§ **Your assignment**
The entries are to be written out word for word, with their images left out.

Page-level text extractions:
_ _ _ _ _ _ _

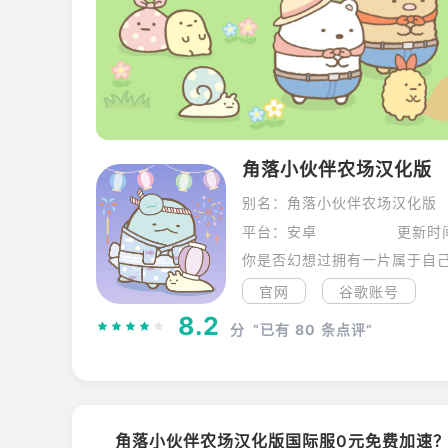
角落小伙伴农场汉化版
别名：角落小伙伴农场汉化版
平台：安卓
更新时间
官网
谷歌账号
8.2
分
“已有
80
条点评”
角落小伙伴农场汉化版国际服0元免费加速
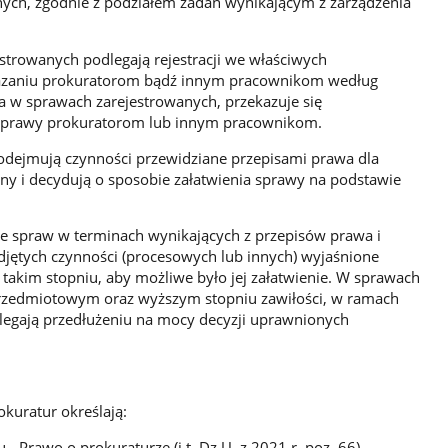
ych, zgodnie z podziałem zadań wynikającym z zarządzenia
strowanych podlegają rejestracji we właściwych
kazaniu prokuratorom bądź innym pracownikom według
a w sprawach zarejestrowanych, przekazuje się
sprawy prokuratorom lub innym pracownikom.
podejmują czynności przewidziane przepisami prawa dla
ny i decydują o sposobie załatwienia sprawy na podstawie
anie spraw w terminach wynikających z przepisów prawa i
djętych czynności (procesowych lub innych) wyjaśnione
 takim stopniu, aby możliwe było jej załatwienie. W sprawach
zedmiotowym oraz wyższym stopniu zawiłości, w ramach
ulegają przedłużeniu na mocy decyzji uprawnionych
kuratur określają:
 - Prawo o prokuraturze (j.t. Dz.U. z 2021 r. poz. 66),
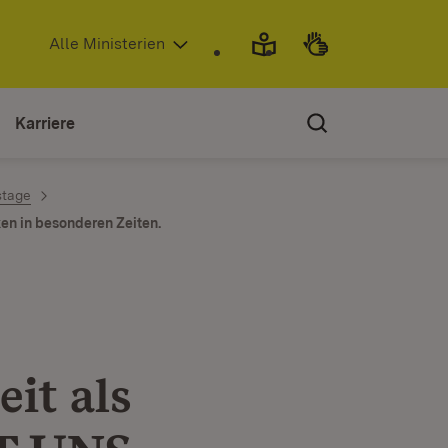
(Öffnet in neuem Fenster)
Alle Ministerien
Karriere
stage
n in besonderen Zeiten.
eit als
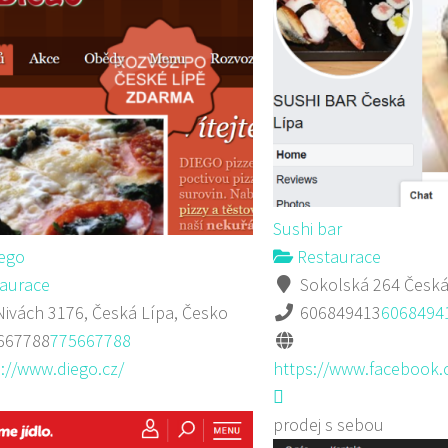
Sushi bar
iego
Restaurace
aurace
Sokolská 264 Česká
ivách 3176, Česká Lípa, Česko
606849413
6068494
667788
775667788
://www.diego.cz/
https://www.facebook.
prodej s sebou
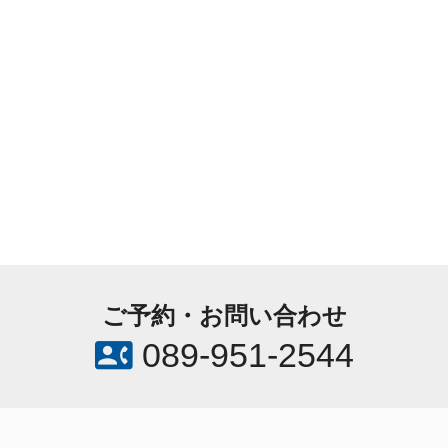
ご予約・お問い合わせ
contact_phone
089-951-2544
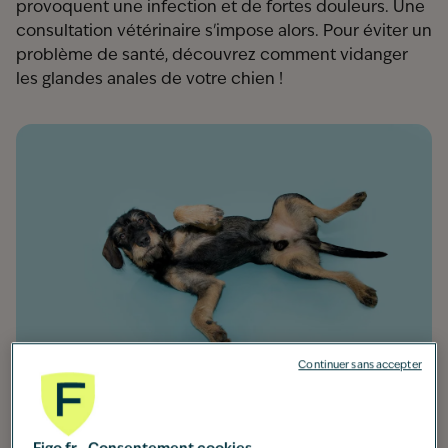
provoquent une infection et de fortes douleurs. Une
consultation vétérinaire s'impose alors. Pour éviter un
problème de santé, découvrez comment vidanger
les glandes anales de votre chien !
Continuer sans accepter
Comment vidanger les glandes anales d'un chien ?
En temps normal, vous n'avez pas à effectuer la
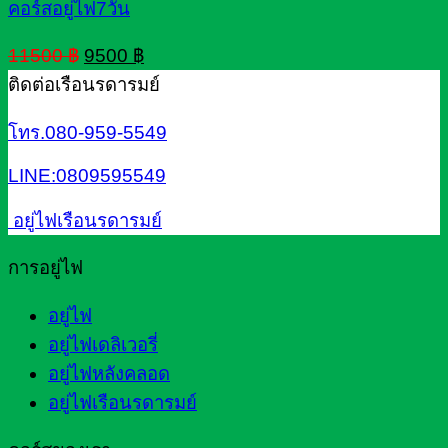
คอร์สอยู่ไฟ7วัน
Original
Current
11500
฿
9500
฿
price
price
ติดต่อเรือนรดารมย์
was:
is:
11500 ฿.
9500 ฿.
โทร.080-959-5549
LINE:0809595549
อยู่ไฟเรือนรดารมย์
การอยู่ไฟ
อยู่ไฟ
อยู่ไฟเดลิเวอรี่
อยู่ไฟหลังคลอด
อยู่ไฟเรือนรดารมย์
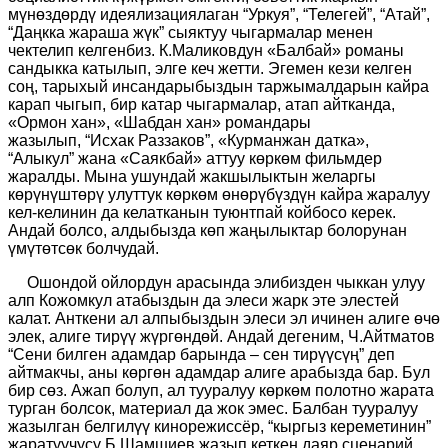
мүнөздөрдү идеялизациялаган “Уркуя”, “Телегей”, “Атай”,
“Даңкка жараша жүк” сыяктуу чыгармалар менен
чектелип келгенбиз. К.Маликовдун «Балбай» романы
сандыкка катылып, элге
кеч жетти
. Эгемен кези келген
соң, тарыхый инсандарыбыздын таржымалдарын кайра
карап чыгып, бир катар чыгармалар, атап айтканда,
«Ормон хан», «Шабдан хан» романдары
жазылып,
“Исхак Раззаков”,
«Курманжан датка»
,
“Алыкул”
жана «Саякбай» аттуу көркөм фильмдер
жаралды. Мына ушундай жакшылыктын желаргы
көрүнүштөрү улуттук көркөм өнөрүбүздүн кайра жаралуу
кел-келинин да келатканын туюнтпай койбосо керек.
Андай болсо, алд
ы
бызда көп жаңылыктар болорунан
үмүтөтсөк болчудай.
Ошондой ойлордун арасында элибизден чыккан улуу
алп Кожомкул атабыздын да элеси жарк эте элестей
калат
.
Анткени ал алпыбыздын элеси эл
ичинен алиге өчө
элек,
алиге тирүү жүргөндөй. Андай дегеним, Ч.Айтматов
“Сени билген адамдар барында – сен тирүүсүң” деп
айтмакчы, аны көргөн адамдар алиге арабызда бар. Бул
бир сөз.
Ажап болуп, ал тууралуу көркөм полотно жарата
турган болсок, материал да жок эмес.
Балбан тууралуу
жазылган белгилүү кинорежиссёр, “кыргыз кереметинин”
жаратуучусу Б.Шамшиев жазып кеткен даяр сценарий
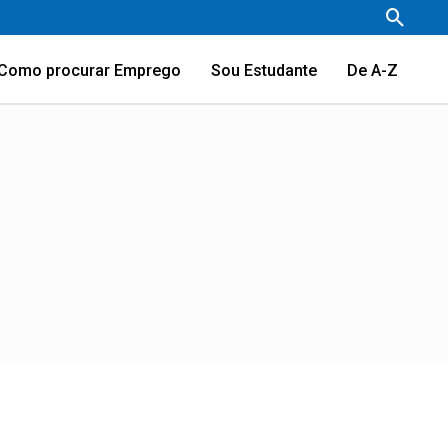
Pesqu
Como procurar Emprego
Sou Estudante
De A-Z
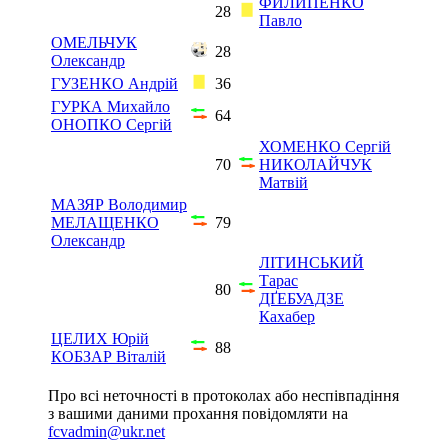
ФИЛИПЕНКО
28
Павло
ОМЕЛЬЧУК
28
Олександр
ГУЗЕНКО Андрій
36
ГУРКА Михайло
64
ОНОПКО Сергій
ХОМЕНКО Сергій
70
НИКОЛАЙЧУК
Матвій
МАЗЯР Володимир
МЕЛАЩЕНКО
79
Олександр
ЛІТИНСЬКИЙ
Тарас
80
ДҐЕБУАДЗЕ
Кахабер
ЦЕЛИХ Юрій
88
КОБЗАР Віталій
Про всі неточності в протоколах або неспівпадіння
з вашими даними прохання повідомляти на
fcvadmin@ukr.net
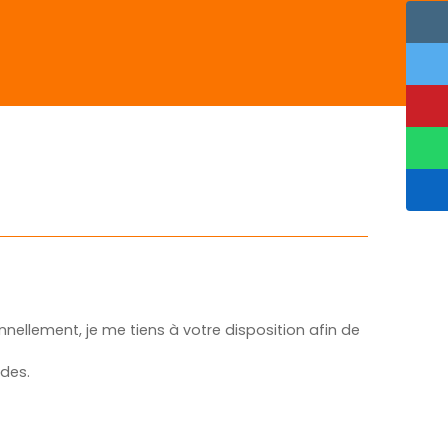
nellement, je me tiens à votre disposition afin de
des.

_ _ _ _ _ _ _

§ **Output of the exercise**
角落小伙伴农场汉化版
别名：角落小伙伴农场汉化版
平台：安卓
更新时间
官网
谷歌账号
8.2
分
“已有
80
条点评”
角落小伙伴农场汉化版国际服0元免费加速
ych, zgodnie z podziałem zadań wynikającym z zarządzenia
strowanych podlegają rejestracji we właściwych
kazaniu prokuratorom bądź innym pracownikom według
a w sprawach zarejestrowanych, przekazuje się
sprawy prokuratorom lub innym pracownikom.
podejmują czynności przewidziane przepisami prawa dla
ny i decydują o sposobie załatwienia sprawy na podstawie
anie spraw w terminach wynikających z przepisów prawa i
djętych czynności (procesowych lub innych) wyjaśnione
 takim stopniu, aby możliwe było jej załatwienie. W sprawach
zedmiotowym oraz wyższym stopniu zawiłości, w ramach
ulegają przedłużeniu na mocy decyzji uprawnionych
kuratur określają:
 - Prawo o prokuraturze (j.t. Dz.U. z 2021 r. poz. 66),
(Öffnet in neuem Fenster)
Alle Ministerien
Karriere
stage
n in besonderen Zeiten.
eit als
Sushi bar
iego
Restaurace
aurace
Sokolská 264 Česká
ivách 3176, Česká Lípa, Česko
606849413
6068494
667788
775667788
://www.diego.cz/
https://www.facebook.
prodej s sebou
ご予約・お問い合わせ
contact_phone
089-951-2544
provoquent une infection et de fortes douleurs. Une
consultation vétérinaire s'impose alors. Pour éviter un
problème de santé, découvrez comment vidanger
les glandes anales de votre chien !
Continuer sans accepter
Comment vidanger les glandes anales d'un chien ?
En temps normal, vous n'avez pas à effectuer la
คอร์สอยู่ไฟ7วัน
Original
Current
11500
฿
9500
฿
price
price
ติดต่อเรือนรดารมย์
was:
is:
11500 ฿.
9500 ฿.
โทร.080-959-5549
LINE:0809595549
อยู่ไฟเรือนรดารมย์
การอยู่ไฟ
อยู่ไฟ
อยู่ไฟเดลิเวอรี่
อยู่ไฟหลังคลอด
อยู่ไฟเรือนรดารมย์
мүнөздөрдү идеялизациялаган “Уркуя”, “Телегей”, “Атай”,
“Даңкка жараша жүк” сыяктуу чыгармалар менен
чектелип келгенбиз. К.Маликовдун «Балбай» романы
сандыкка катылып, элге
кеч жетти
. Эгемен кези келген
соң, тарыхый инсандарыбыздын таржымалдарын кайра
карап чыгып, бир катар чыгармалар, атап айтканда,
«Ормон хан», «Шабдан хан» романдары
жазылып,
“Исхак Раззаков”,
«Курманжан датка»
,
“Алыкул”
жана «Саякбай» аттуу көркөм фильмдер
жаралды. Мына ушундай жакшылыктын желаргы
көрүнүштөрү улуттук көркөм өнөрүбүздүн кайра жаралуу
кел-келинин да келатканын туюнтпай койбосо керек.
Андай болсо, алд
ы
бызда көп жаңылыктар болорунан
үмүтөтсөк болчудай.
Ошондой ойлордун арасында элибизден чыккан улуу
алп Кожомкул атабыздын да элеси жарк эте элестей
калат
.
Анткени ал алпыбыздын элеси эл
ичинен алиге өчө
элек,
алиге тирүү жүргөндөй. Андай дегеним, Ч.Айтматов
“Сени билген адамдар барында – сен тирүүсүң” деп
айтмакчы, аны көргөн адамдар алиге арабызда бар. Бул
бир сөз.
Ажап болуп, ал тууралуу көркөм полотно жарата
турган болсок, материал да жок эмес.
Балбан тууралуу
жазылган белгилүү кинорежиссёр, “кыргыз кереметинин”
жаратуучусу Б.Шамшиев жазып кеткен даяр сценарий
Pesqu
Como procurar Emprego
Sou Estudante
De A-Z
ФИЛИПЕНКО
28
Павло
ОМЕЛЬЧУК
28
Олександр
ГУЗЕНКО Андрій
36
ГУРКА Михайло
64
ОНОПКО Сергій
ХОМЕНКО Сергій
70
НИКОЛАЙЧУК
Матвій
МАЗЯР Володимир
МЕЛАЩЕНКО
79
Олександр
ЛІТИНСЬКИЙ
Тарас
80
ДҐЕБУАДЗЕ
Кахабер
ЦЕЛИХ Юрій
88
КОБЗАР Віталій
Про всі неточності в протоколах або неспівпадіння
з вашими даними прохання повідомляти на
fcvadmin@ukr.net
nellement, je me tiens à votre disposition afin de
des.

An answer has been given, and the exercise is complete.